What lines in the records below hold the string "users"? Please show them.
# # # # # # #
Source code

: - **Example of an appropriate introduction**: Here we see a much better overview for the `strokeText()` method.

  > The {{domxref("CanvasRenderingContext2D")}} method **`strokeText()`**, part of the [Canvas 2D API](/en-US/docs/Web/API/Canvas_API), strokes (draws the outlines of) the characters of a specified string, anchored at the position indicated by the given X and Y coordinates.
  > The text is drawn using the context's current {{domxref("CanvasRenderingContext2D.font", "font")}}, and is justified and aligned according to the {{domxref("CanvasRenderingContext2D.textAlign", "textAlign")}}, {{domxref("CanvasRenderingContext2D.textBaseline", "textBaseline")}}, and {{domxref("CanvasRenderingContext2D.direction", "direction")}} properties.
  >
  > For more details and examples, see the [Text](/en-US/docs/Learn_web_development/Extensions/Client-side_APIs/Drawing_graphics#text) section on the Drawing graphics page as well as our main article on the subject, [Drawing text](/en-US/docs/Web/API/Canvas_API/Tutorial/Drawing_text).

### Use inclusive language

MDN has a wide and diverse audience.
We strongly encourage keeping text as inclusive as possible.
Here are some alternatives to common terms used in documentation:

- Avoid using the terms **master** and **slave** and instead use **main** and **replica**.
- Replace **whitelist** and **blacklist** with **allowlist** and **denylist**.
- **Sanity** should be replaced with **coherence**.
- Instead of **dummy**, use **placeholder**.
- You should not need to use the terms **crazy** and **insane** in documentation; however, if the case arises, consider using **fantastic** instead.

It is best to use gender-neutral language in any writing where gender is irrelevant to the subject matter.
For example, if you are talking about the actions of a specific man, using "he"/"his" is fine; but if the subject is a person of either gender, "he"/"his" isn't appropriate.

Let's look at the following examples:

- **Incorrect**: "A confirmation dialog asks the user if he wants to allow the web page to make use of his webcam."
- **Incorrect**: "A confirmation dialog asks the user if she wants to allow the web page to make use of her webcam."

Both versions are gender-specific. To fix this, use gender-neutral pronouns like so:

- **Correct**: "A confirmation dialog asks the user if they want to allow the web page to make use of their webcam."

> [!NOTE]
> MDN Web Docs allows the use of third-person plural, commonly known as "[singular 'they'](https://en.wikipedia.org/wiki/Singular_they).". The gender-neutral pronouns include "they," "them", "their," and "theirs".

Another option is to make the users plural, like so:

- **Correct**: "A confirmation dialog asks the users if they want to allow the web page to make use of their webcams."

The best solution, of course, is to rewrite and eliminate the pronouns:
# # # # # # #
Reply to the task:
Another option is to make the users plural, like so:
- **Correct**: "A confirmation dialog asks the users if they want to allow the web page to make use of their webcams."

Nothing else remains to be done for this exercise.